YOUR TASKS ▸
(a) Answer these questions from the text on the Sparrow-Hawk below:
(i) Which parts of the hull are gone?
(ii) What do the grooved floor timbers reveal?
(iii) To about what depth did Mr. Sanders decide to reduce Lawlor's plan?
(b) Please write a continuation of the text on the Sparrow-Hawk below, picking up after its final sentence.

EXERCISE TEXT ▸
Hull lines of the Sparrow-Hawk as drafted by John Lawlor, c. 1864

As submitted by Dolliver & Sleeper - "Only a practised mechanical eye could detect a little inequality in her sides, in consequence of her having had a heel to port. We have replaced the keel, sternpost, stern-knee, part of the keelson, all the floor timbers, most of the first futtocks and the garboard strake on the starboard side; but the stem and fore-foot, the top timbers and deck are gone. Enough of her, however, remains to enable us to form a fair estimate of her general outline when complete.

The model made by D. J. Lawlor, Esq., embodies our idea of her form and size." . . "Her forward lines are convex, her after lines sharp and concave, and her midship section is almost the arc of a circle. . . "She had a square stern, and no doubt bulwarks as far forward as the waist; but the outline of the rest of her decks was probably protected by an open rail." Sailing ballast indicated a deeper hull than what was reconstructed, or a ship that was heavily sparred. Grooved floor timbers reveal that timber ropes were present.

Dennison J. Lawlor was a famous Boston Naval architect who produced a line plan in which the Sparrow-Hawk had two masts. The forward mast carried a single square sail, the mizzen mast (after mast) carried a lateen sail. It was decided by a 'Mr. Sanders' to use Lawlor's plan but reduce the depth to about 8'. Common arcs of circles replaced the sheer line with "lively rise" at both ends. Paintings of small square stern ships of this period show an overhang aft, instead of a flat transom, with an outboard rudder as drawn by Lawlor. Sander's rig takes into account the mast step, and thereby reduced the rig to two possibilities: 'simple' three masted; or the two-masted, square rig known in the 17th century ships as a Barque.

DATA SHOWN ▸
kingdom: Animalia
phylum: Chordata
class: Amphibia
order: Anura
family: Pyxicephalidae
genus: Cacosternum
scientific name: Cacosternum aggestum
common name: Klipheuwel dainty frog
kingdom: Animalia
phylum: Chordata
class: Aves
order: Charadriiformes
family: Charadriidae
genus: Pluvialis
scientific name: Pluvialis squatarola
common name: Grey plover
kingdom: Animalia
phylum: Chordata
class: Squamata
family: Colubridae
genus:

ANSWER LIST ▸
(a)
(i) The stem and fore-foot, the top timbers and the deck.
(ii) That timber ropes were present.
(iii) About 8'.

(b)
Reconstructed hull of the Sparrow-Hawk on the 'Commons', Boston, Massachusetts

In 1980, Baker summed up the difficulties and potential confusion when assessing a ship as a potential pinnace candidate. There is no consensus as to what type of ship should be assigned to the Sparrow-Hawk. Decked and with a square stern, she cannot be a shallop. Baker believes her too chunky to be a pinnace, others call her a 'ketch' but this author goes with the department of Nautical Archeology at Texas A&M University that assigns "Sparrow-Hawk" to the pinnace category, and representative of the 'small pinnace' design in contrast to the 'large pinnace' type.

==Exhibitions==
The reconstructed Sparrow-Hawk hull was exhibited in several cities, including on Boston Common in 1865, and then given to the Pilgrim Society in 1889 and exhibited for over a hundred years at the Pilgrim Hall Museum. The Sparrow-Hawk hull was on extended loan to the Cape Cod Maritime Museum on the harborside in Hyannis, Massachusetts, but has since been returned to the Pilgrim Hall Museum where it is in storage.

The timbers are undergoing further research cooperating with maritime archaeologists of SEAMAHP.org and experts in 17th-century ships and dendrochronology. The shipwreck is scheduled for display again soon.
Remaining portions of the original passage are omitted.